May 2 (UPI) — On May 12, President Donald Trump will decide whether or not to tear up the 2015 Iran nuclear deal.
He has described it as “insane” and “the worst deal in history.” French President Emmanuel Macron and German Chancellor Angela Merkel flew to Washington last month to try to persuade the U.S. president to stick to the deal. British Prime Minister Theresa May and the EU’s high representative for foreign affairs and security, Federica Mogherini, have added their voices to the strong chorus calling for Trump to keep the deal.
Meanwhile, Israel’s prime minister, in a special televised news conference on Monday, revealed that Mossad agents had seized more than half a ton of files that proved Iran lied about developing a nuclear weapons program. Netanyahu concluded that the whole nuclear deal, hailed by former U.S. President Barack Obama as the high point of his presidency, was based on Iranian lies and deception.

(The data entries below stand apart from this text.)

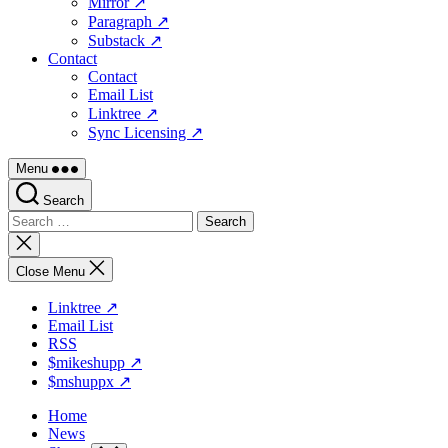
Mirror ↗
Paragraph ↗
Substack ↗
Contact
Contact
Email List
Linktree ↗
Sync Licensing ↗
Menu
Search
Search
for:
Close
search
Close Menu
Linktree ↗
Email List
RSS
$mikeshupp ↗
$mshuppx ↗
Home
News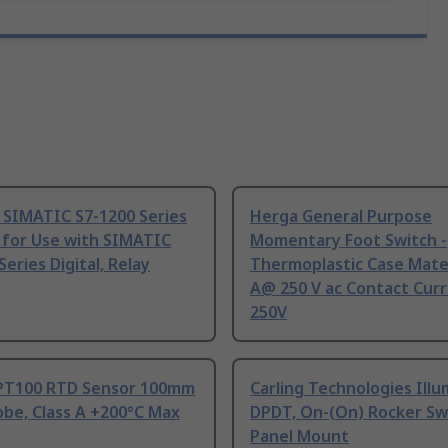
 SIMATIC S7-1200 Series
Herga General Purpose
 for Use with SIMATIC
Momentary Foot Switch -
Series Digital, Relay
Thermoplastic Case Mater
A@ 250 V ac Contact Curr
250V
PT100 RTD Sensor 100mm
Carling Technologies Ill
be, Class A +200°C Max
DPDT, On-(On) Rocker Sw
Panel Mount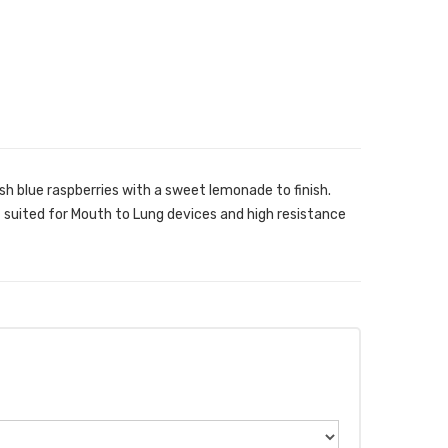
h blue raspberries with a sweet lemonade to finish.
t suited for Mouth to Lung devices and high resistance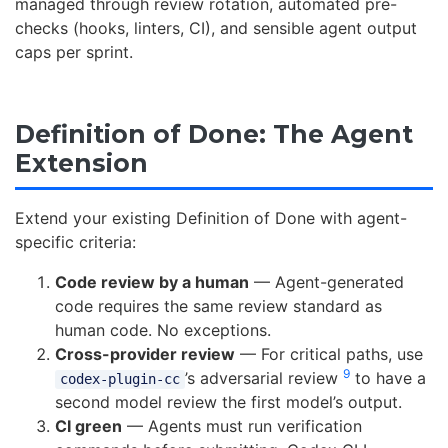
managed through review rotation, automated pre-
checks (hooks, linters, CI), and sensible agent output
caps per sprint.
Definition of Done: The Agent
Extension
Extend your existing Definition of Done with agent-
specific criteria:
Code review by a human
— Agent-generated
code requires the same review standard as
human code. No exceptions.
Cross-provider review
— For critical paths, use
9
’s adversarial review
to have a
codex-plugin-cc
second model review the first model’s output.
CI green
— Agents must run verification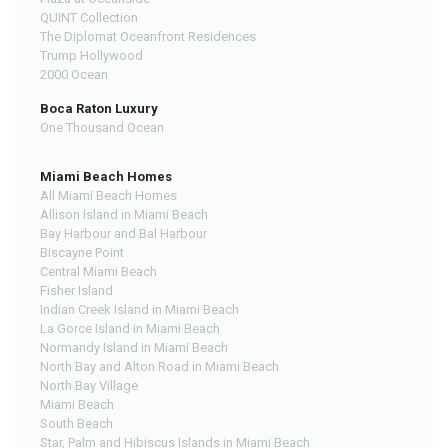
QUINT Collection
The Diplomat Oceanfront Residences
Trump Hollywood
2000 Ocean
Boca Raton Luxury
One Thousand Ocean
Miami Beach Homes
All Miami Beach Homes
Allison Island in Miami Beach
Bay Harbour and Bal Harbour
Biscayne Point
Central Miami Beach
Fisher Island
Indian Creek Island in Miami Beach
La Gorce Island in Miami Beach
Normandy Island in Miami Beach
North Bay and Alton Road in Miami Beach
North Bay Village
Miami Beach
South Beach
Star, Palm and Hibiscus Islands in Miami Beach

Netanyahu’s revelations were immediately denounced by Iran as “childish propaganda.” But the White House stated that the Israelis had provided “new and compelling details” about Tehran’s efforts to develop “missile-deliverable nuclear weapons.”
On Sunday, U.S. Secretary of State Mike Pompeo said the United States would cancel the nuclear deal unless steps are taken to fix it. No doubt he was referring to serious flaws in the deal, such as the prohibition on international inspectors gaining access to military sites inside Iran. It is almost certain that all of the clandestine nuclear work being undertaken in Iran will be within such military sites, controlled by the blacklisted Islamic Revolutionary Guards Corps.
In a misguided effort to appease the theocratic regime in Iran, the EU has long pursued a policy it refers to as “constructive dialogue.” This has included a reluctance to mention human rights to a regime that has achieved the number one slot as the main proponent of the death penalty per capita in the world. Over 60 percent of all executions in the Middle East are carried out, often in public, inside Iran.
The venally corrupt mullahs have also reduced women to the role of second-class citizens. Iranian women are regularly attacked on the streets by thugs from the state’s religious police for “bad-veiling.” Torture, floggings, amputations, eye gouging and multiple hangings are the order of the day under the ayatollah’s medieval system of oppression. Despite this barbaric tyranny, Mogherini has repeatedly visited Tehran, dutifully donning the veil and posing for selfies with Iranian politicians, handing a propaganda coup to the mullahs.
It is perhaps not surprising that millions of Iranians took to the streets in a mass uprising that spread to over 140 cities earlier this year and continues to this day, despite a brutal crackdown by the mullahs, with many deaths and over 8,000 arrests. The impoverished citizens are fed up seeing their nation’s wealth squandered on foreign meddling in Syria, Iraq, Lebanon and Yemen, while they are left to starve at home. Obama’s flawed nuclear deal released over $150 billion in assets frozen by strict sanctions, which the mullahs have used to export terrorism and to bolster Bashar al-Assad’s murderous civil war and other vicious conflicts in the Middle East.
The theocratic regime has also used money released under the deal to redouble its secret development of atomic weapons and ballistic missile delivery systems.
Winston Churchill said: “An appeaser is one who feeds a crocodile, hoping it will eat him last.” The West has cravenly fed the Iranian crocodile for far too long, standing aside as it devours its neighbors across the Middle East. The time has come to end appeasement and to treat Iran as the international pariah it has become.
The countdown to May 12 has begun.
Struan Stevenson, coordinator of Campaign for Iran Change, was a member of the European Parliament representing Scotland (1999-2014), president of the Parliament’s Delegation for Relations with Iraq (2009-14) and chairman of Friends of a Free Iran Intergroup (2004-14). He is an international lecturer on the Middle East and is also president of the European Iraqi Freedom Association.